Perchée au dessus de la Durance et de la ville, la citadelle de Sisteron surveille depuis le XIIième s. les allées et venues entre Alpes et Provence. Une forteresse hôte chaque année d’un festival, Les Nuits de la Citadelle.
Que l’on arrive du Nord ou du Sud, impossible de manquer Sisteron et sa citadelle. Postée au sommet du rocher qui protège la cité, la fortification a trouvé l’endroit idéal pour contrôler un passage naturel, celui formé par le glissement furtif de la Durance entre deux parois de calcaire, lieu de transit, depuis des siècles, entre Alpes et Provence. Les architectes militaires ont donc transformé cette cluse en atout. Ils y construisent, dès le XIIième s., un donjon et un chemin de ronde. Au XVIième s., l’ouvrage est renforcé, ce qui fera dire au roi Henri IV qu’il dispose là « de la plus puissante forteresse de (son) royaume ». Vauban, architecte de Louis XIV, sera plus tard l’instigateur de nouveaux renforts.
Rien de belliqueux aujourd’hui dans cette citadelle, accessible à la visite pour les férus d’histoire et les amateurs de points de vues.
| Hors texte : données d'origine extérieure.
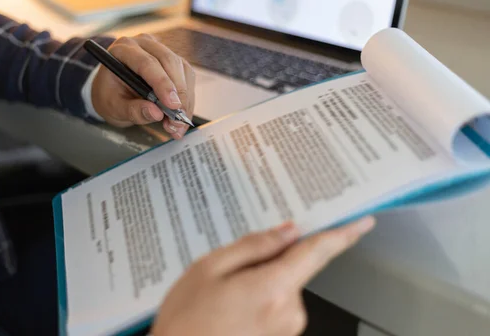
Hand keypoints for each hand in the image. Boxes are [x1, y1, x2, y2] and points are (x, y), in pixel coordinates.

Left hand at [91, 34, 194, 138]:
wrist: (113, 90)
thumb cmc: (110, 96)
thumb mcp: (114, 107)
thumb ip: (133, 110)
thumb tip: (156, 113)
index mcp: (123, 50)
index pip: (146, 63)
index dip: (162, 84)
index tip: (172, 106)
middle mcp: (144, 44)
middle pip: (169, 62)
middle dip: (178, 93)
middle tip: (178, 120)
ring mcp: (161, 50)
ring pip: (182, 69)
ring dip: (185, 98)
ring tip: (177, 124)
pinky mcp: (174, 61)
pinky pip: (187, 77)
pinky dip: (187, 98)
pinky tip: (181, 114)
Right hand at [152, 217, 375, 335]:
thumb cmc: (186, 322)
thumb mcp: (208, 269)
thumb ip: (252, 247)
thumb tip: (286, 232)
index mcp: (272, 289)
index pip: (317, 254)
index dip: (343, 235)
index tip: (362, 222)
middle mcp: (288, 313)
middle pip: (293, 268)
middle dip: (270, 259)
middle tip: (231, 267)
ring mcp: (285, 330)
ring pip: (282, 287)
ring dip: (260, 281)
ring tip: (222, 294)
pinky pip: (276, 305)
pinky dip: (258, 298)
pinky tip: (228, 306)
Depuis l’enceinte (ouverte de mars à novembre), le panorama s’étend sur les reliefs alentours, le Vieux Sisteron et la Durance. Par une série d’escaliers et de terrasses, on serpente sur le chemin de ronde, sous le donjon, près de la chapelle (XVième s., lieu d’expositions), dans un musée abritant des calèches et remplis du souvenir du passage de Napoléon, en 1815, et même dans un grand escalier souterrain creusé dans le roc.
Ce site superbe accueille chaque été les Nuits de la Citadelle, un festival réputé de théâtre et de danse en plein air.